Zamanın akışının varlığına inanan insanın gözünde büyüyen yaşanmışlık algıları, paramparça bir hayatın organize görselliğini andırıyor. Çünkü yaratılış gerçeğini kabullenmiş olsa "yapayalnız" kalacak.. Koskoca kainatın içinde "yapayalnız!" Kişi eğer ki hakikatte tek ise; "Bu kalabalıklar da kim, nedir bu yaşananlar?" İşte insanın kabullenemediği tek gerçek! Teklik bilincine ulaşamayan insan varsaydığı hayatın duygusal yapıtlarına çarptıkça daha da paradoksa dalıyor.. !!! Bir gördüğü diğer duyduğundan habersiz !!! Nasıl da ihtişam içinde yüzüyorlar, değil mi? Uyumsuz birlik şöleni gözlerini büyülüyor.. Bir yabancı gibi etrafında canlanan olaylara bakıyor.. Oysa ki; "Zaman tünellerinden ne geçen var, ne gelen, ne giden!" Öyle bir hiçlik ki; inancını yaşatan türden! Öyle teklik ki; eşi benzeri yok.. İşte yanılgısı buradan başlıyor. Akılın idrak edemediğine tutulmamış sözler söylerken bile orada yaşadığına inanıyor.. Nasıl anlatabilirsiniz ki bir insana vazgeçilmez olduğunu?! **** Bu aynada yansıyan kişi için de aynen geçerlidir! Seni görenler de aynadaki yansıyandan farksızdır! Senin gördüklerin de göründüğü gibi değildir. Hakikatı anladığında tekliğine ve birliğine şaşırma! Günün Esra Süntar sözü; "Hurafeye baş koymuş, gaflete daldıkça dalan birine, ihtimalin kararlılığını yüksek frekansta iken hissettirirseniz kabiliyeti bozulur."

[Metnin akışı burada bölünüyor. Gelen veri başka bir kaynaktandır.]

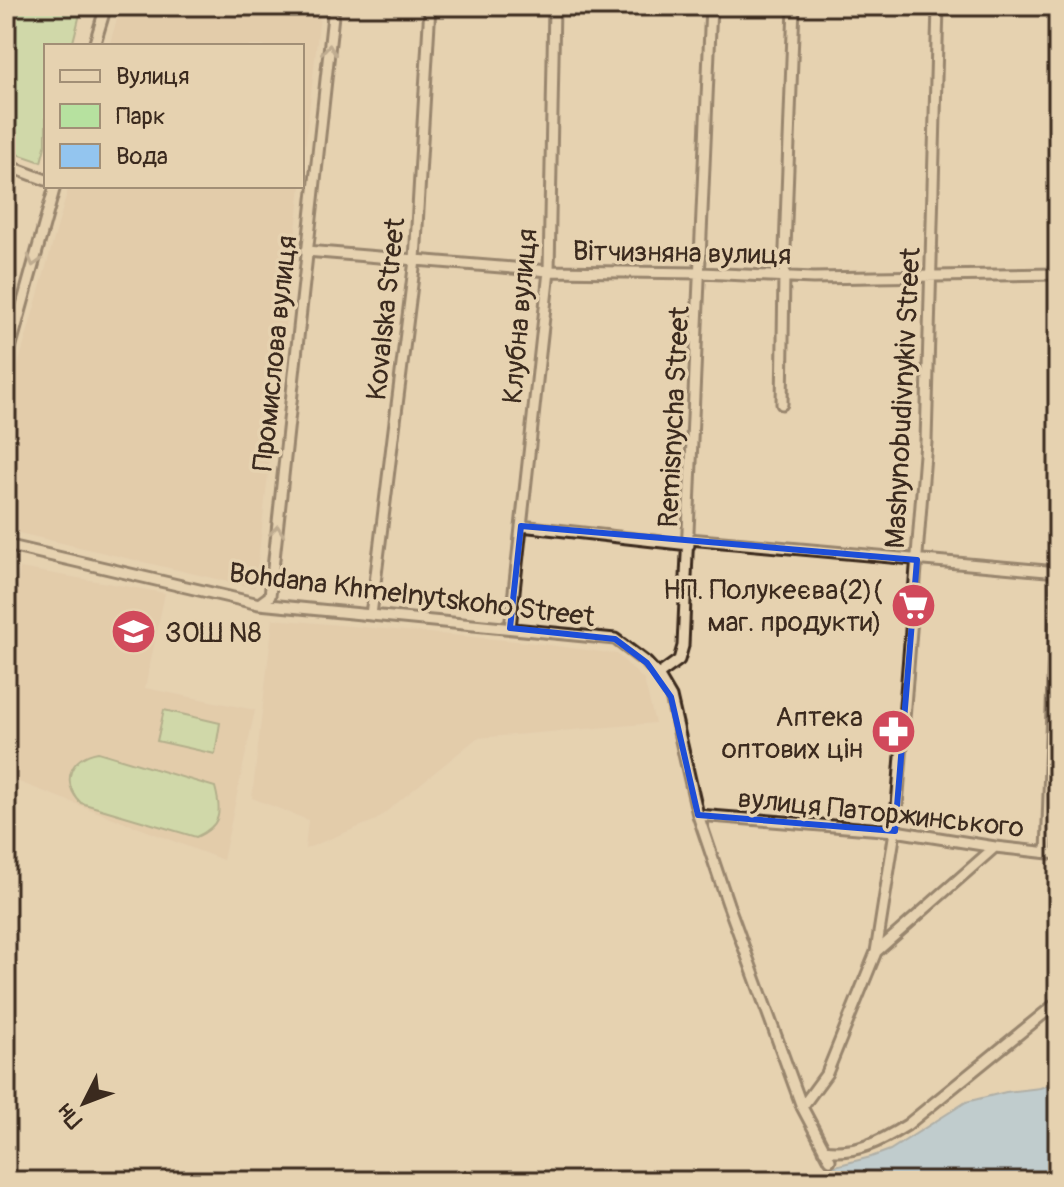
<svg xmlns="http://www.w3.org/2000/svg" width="1064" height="1187" font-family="Pangolin,sans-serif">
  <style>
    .built { fill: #e0c5a3 }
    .green { fill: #b6e19f; stroke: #78865e; stroke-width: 2 }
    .water { fill: #93c5ef; stroke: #70879b; stroke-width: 2 }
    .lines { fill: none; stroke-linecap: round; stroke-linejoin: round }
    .minor-casing { stroke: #3b2a1e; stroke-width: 15 }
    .minor { stroke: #e6d2b0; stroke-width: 9 }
    .oneway { stroke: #907e67 }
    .marked { fill: none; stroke: #1d4ed8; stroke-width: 6; stroke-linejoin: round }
    .labels { text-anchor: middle; stroke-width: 7; stroke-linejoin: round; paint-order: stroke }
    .street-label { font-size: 28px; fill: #3b2a1e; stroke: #e6d2b0 }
    .poi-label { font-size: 28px; fill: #3b2a1e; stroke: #e6d2b0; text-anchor: end }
  </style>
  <rect width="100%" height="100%" fill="#e6d2b0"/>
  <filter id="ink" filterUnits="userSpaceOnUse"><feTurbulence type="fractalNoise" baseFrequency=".0125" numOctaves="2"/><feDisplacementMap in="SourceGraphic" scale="16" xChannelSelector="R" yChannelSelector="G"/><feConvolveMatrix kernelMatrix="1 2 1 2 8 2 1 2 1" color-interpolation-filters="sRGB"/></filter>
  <g filter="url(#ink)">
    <path class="built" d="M121 6H321L302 173V46H109Z
      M69 186H301L255 588 6 530V408Z
      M20 568 165 593 145 688 255 710 223 860 6 777V675Z
      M273 619 526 642 617 654 644 680 655 723 477 738 376 820 305 849 308 820 252 798Z"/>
    <path class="green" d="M6 6H82L72 46H46V143L41 162 6 150Z
      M164 710 220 723 215 754 157 741Z
      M98 752 215 787C222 813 221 826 196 837L81 803C60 782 70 757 98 752Z"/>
    <path class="water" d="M1058 1082V1170L1034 1181H775L871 1157 890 1150 966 1102 1006 1092 1040 1088Z"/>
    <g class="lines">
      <defs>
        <path id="minor" d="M94 46 106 6
          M6 165 46 180
          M306 251 549 271 701 273 813 278 1058 274
          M6 363 55 186
          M782 404 784 276 794 6
          M521 526 689 545
          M689 539 1058 572
          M6 545 259 604 615 639 647 663 658 675 671 697 698 815 728 904 802 1107 830 1160
          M259 604 270 596 334 6
          M371 615 415 260 430 6
          M510 628 549 271 554 6
          M658 675 679 660 683 646 711 6
          M698 815 895 831 995 847 1058 854
          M1047 853 1058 533
          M876 952 995 847
          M802 1107 827 1073 876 952 895 831 926 442 938 6
          M824 1150C856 1155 881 1141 907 1125L1058 1002"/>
      </defs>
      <use href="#minor" class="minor-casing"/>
      <use href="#minor" class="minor"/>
    </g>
    <defs><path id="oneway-chevron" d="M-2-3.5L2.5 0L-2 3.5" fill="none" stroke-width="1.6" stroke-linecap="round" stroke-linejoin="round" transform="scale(2)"/></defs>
    <g class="oneway">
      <use href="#oneway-chevron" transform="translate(329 50) rotate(-84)"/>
      <use href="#oneway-chevron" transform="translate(34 261) rotate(106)"/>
      <use href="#oneway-chevron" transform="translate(277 531) rotate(-84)"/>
    </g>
  </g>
  <path d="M0 0H1064V1187H0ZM521 526 917 560 895 831 698 815 671 697 647 663 615 639 510 628Z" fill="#e6d2b0" fill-opacity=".55" fill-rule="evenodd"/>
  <path class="marked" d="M521 526 917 560 895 831 698 815 671 697 647 663 615 639 510 628Z"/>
  <defs>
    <symbol id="supermarket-disc" viewBox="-11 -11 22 22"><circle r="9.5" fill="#d1495b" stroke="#e6d2b0"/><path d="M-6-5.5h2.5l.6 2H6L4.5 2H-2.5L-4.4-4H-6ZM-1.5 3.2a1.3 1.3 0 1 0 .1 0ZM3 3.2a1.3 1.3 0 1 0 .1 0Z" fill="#fff"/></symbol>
    <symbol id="school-disc" viewBox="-11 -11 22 22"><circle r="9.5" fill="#d1495b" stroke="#e6d2b0"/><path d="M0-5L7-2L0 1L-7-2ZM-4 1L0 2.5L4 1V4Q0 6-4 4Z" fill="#fff"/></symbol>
    <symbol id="pharmacy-disc" viewBox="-11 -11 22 22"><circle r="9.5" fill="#d1495b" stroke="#e6d2b0"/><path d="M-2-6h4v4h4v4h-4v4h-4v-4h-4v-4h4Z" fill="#fff"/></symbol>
  </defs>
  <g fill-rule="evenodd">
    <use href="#supermarket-disc" x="888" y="580" width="51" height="51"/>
    <use href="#school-disc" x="108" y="606" width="51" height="51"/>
    <use href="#pharmacy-disc" x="868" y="706" width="51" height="51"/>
  </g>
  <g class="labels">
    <g class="street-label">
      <text transform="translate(682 252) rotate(1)" y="10">Вітчизняна вулиця</text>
      <text transform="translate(385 309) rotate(-84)" y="10">Kovalska Street</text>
      <text transform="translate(519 316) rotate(-85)" y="10">Клубна вулиця</text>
      <text transform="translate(274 353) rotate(-84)" y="10">Промислова вулиця</text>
      <text transform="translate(902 398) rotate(-87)" y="10">Mashynobudivnykiv Street</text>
      <text transform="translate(673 417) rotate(-87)" y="10">Remisnycha Street</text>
      <text transform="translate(412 594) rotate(7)" y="10">Bohdana Khmelnytskoho Street</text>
      <text transform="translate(881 812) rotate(6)" y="10">вулиця Паторжинського</text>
    </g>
    <g class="poi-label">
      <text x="882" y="599">НП. Полукеєва(2)(<tspan x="882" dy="32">маг. продукти)</tspan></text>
      <text x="165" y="642" text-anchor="start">ЗОШ N8</text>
      <text x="863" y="726">Аптека<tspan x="863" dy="32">оптових цін</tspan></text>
    </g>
  </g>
  <rect width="1064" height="1187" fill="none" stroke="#e6d2b0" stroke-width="32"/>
  <rect x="16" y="16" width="1032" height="1155" fill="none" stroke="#3b2a1e" stroke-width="3" filter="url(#ink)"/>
  <rect x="44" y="44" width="260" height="144" fill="#e6d2b0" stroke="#a28f76" stroke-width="2"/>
  <rect x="60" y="70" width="40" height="12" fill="#e6d2b0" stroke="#a28f76" stroke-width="2"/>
  <text x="116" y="84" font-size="24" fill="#3b2a1e">Вулиця</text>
  <rect x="60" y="104" width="40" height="24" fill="#b6e19f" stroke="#a28f76" stroke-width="2"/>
  <text x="116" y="124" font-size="24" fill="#3b2a1e">Парк</text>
  <rect x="60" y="144" width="40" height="24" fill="#93c5ef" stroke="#a28f76" stroke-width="2"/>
  <text x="116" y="164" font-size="24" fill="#3b2a1e">Вода</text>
  <g transform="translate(84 1103) rotate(228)" stroke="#e6d2b0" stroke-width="6" paint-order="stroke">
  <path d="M0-6L14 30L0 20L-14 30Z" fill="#3b2a1e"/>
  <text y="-12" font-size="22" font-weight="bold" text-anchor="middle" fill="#3b2a1e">Пн</text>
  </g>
</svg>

Ender bulunan devasa gücün etkisinde olan benliği hareket halinde iken bile gerçeği farkedemiyor.
Aklının manidar kuramları içsel bütünlüğünü yansıttığında ilk farkettiğini dünyasında var sanıyor.
O kadar benimsemiş ki kendi yokluğunu, yaşanmışlığına inanıyor.
Gelmişten geçmiş, geçmişten gelecek vaad ediyor, daldığı derin düşünceleri..
Bilmiyor ki; "Yalan dünyanın yalanları bitmez!"
Aklına geleni canlandıran varlığını inkar eden bir inanca sahip..
Aklının alamadığına akıldan bakıyor!
Aynada gördüğün kişiyi gören sen değilsin.
Senden başka yok "O" da sen değilsin!